# [Extracted entries]

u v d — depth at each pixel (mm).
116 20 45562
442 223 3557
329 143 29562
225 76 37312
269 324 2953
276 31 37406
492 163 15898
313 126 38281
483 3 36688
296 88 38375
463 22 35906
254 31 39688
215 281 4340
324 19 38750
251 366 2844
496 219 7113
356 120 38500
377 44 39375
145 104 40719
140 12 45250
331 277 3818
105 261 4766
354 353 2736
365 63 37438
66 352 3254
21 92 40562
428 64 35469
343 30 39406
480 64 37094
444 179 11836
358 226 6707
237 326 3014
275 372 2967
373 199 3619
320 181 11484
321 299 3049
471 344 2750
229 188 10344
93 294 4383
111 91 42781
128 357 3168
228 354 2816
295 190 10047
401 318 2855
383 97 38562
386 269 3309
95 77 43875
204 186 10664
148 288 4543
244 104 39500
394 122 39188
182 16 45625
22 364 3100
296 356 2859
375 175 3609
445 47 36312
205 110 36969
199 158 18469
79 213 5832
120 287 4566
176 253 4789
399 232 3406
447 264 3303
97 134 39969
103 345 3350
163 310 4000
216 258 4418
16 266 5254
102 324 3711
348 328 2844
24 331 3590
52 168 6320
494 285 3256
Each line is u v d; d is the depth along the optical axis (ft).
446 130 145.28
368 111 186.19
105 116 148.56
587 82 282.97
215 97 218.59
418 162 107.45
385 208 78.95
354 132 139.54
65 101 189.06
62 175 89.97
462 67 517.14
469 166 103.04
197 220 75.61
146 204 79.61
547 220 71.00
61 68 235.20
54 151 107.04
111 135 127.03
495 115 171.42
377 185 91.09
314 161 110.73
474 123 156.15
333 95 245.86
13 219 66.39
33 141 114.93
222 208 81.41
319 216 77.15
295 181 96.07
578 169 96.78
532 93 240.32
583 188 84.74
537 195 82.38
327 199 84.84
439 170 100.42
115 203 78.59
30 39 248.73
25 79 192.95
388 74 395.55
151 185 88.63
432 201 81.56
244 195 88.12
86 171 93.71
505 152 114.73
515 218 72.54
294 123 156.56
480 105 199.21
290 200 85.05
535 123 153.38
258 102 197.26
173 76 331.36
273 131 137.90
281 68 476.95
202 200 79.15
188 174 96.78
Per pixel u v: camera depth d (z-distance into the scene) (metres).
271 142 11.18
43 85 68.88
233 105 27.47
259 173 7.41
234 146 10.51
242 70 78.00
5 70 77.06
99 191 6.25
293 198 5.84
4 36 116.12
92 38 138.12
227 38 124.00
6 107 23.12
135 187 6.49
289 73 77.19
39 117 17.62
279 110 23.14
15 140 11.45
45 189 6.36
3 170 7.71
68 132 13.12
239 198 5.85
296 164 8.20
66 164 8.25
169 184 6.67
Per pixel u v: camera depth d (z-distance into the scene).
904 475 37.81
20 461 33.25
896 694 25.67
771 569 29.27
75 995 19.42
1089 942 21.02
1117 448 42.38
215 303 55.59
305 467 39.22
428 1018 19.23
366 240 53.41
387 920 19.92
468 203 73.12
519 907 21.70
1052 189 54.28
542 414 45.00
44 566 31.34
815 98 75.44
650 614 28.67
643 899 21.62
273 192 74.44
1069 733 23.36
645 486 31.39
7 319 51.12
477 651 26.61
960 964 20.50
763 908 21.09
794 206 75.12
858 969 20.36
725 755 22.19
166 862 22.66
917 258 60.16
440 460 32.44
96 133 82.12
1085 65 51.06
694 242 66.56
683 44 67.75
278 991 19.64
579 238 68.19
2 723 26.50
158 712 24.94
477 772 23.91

...

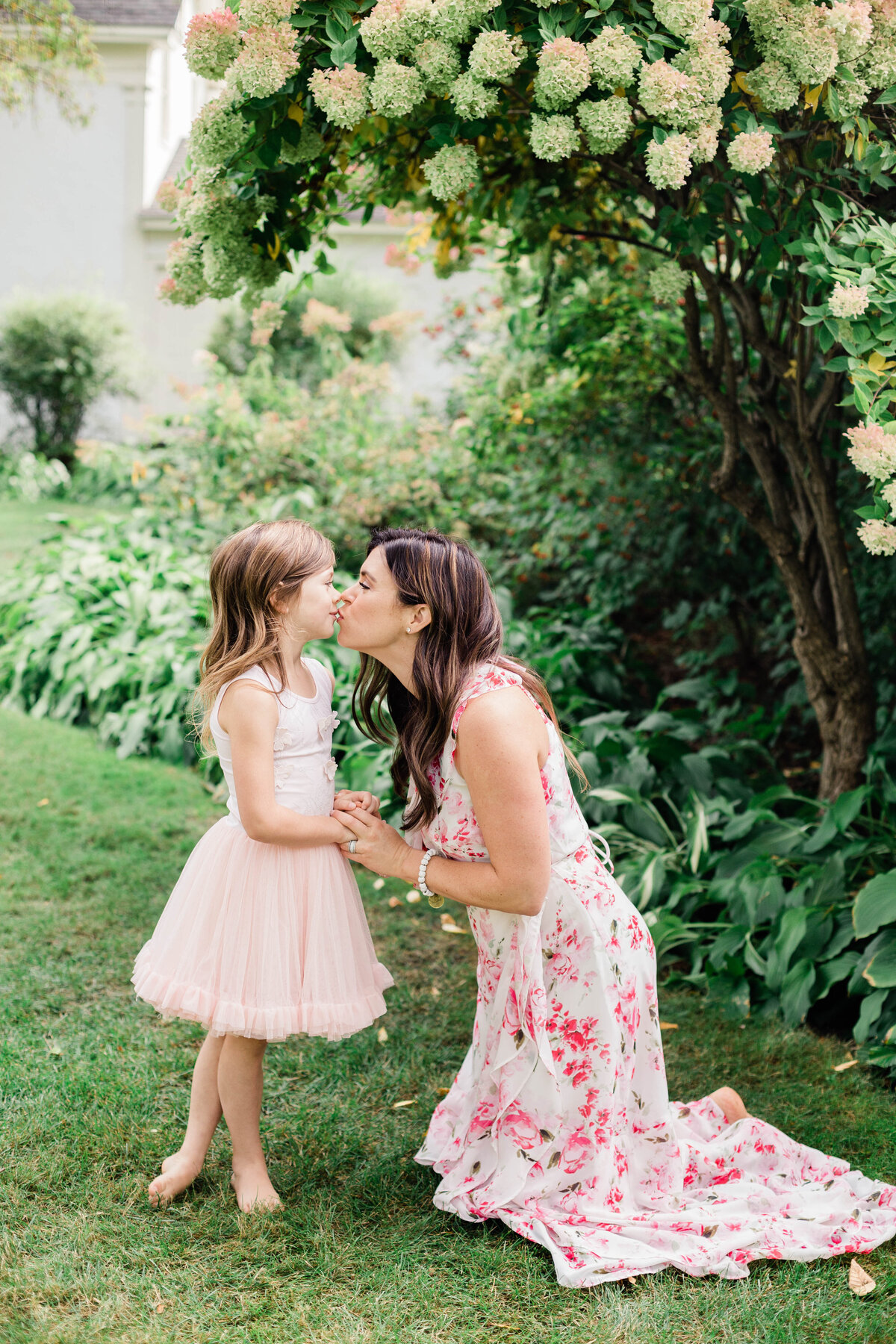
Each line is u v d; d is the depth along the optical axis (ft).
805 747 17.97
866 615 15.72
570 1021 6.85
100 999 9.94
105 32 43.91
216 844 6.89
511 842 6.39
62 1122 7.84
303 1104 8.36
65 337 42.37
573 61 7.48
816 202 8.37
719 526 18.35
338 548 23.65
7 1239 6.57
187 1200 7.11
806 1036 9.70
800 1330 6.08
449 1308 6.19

# [Exercise goal]
From the line holding "205 110 36969" to the line holding "146 204 79.61", inclusive, restate each line above exactly as written.

# [Answer to this problem]
205 110 36969
199 158 18469
79 213 5832
120 287 4566
176 253 4789
399 232 3406
447 264 3303
97 134 39969
103 345 3350
163 310 4000
216 258 4418
16 266 5254
102 324 3711
348 328 2844
24 331 3590
52 168 6320
494 285 3256
Each line is u v d; d is the depth along the optical axis (ft).
446 130 145.28
368 111 186.19
105 116 148.56
587 82 282.97
215 97 218.59
418 162 107.45
385 208 78.95
354 132 139.54
65 101 189.06
62 175 89.97
462 67 517.14
469 166 103.04
197 220 75.61
146 204 79.61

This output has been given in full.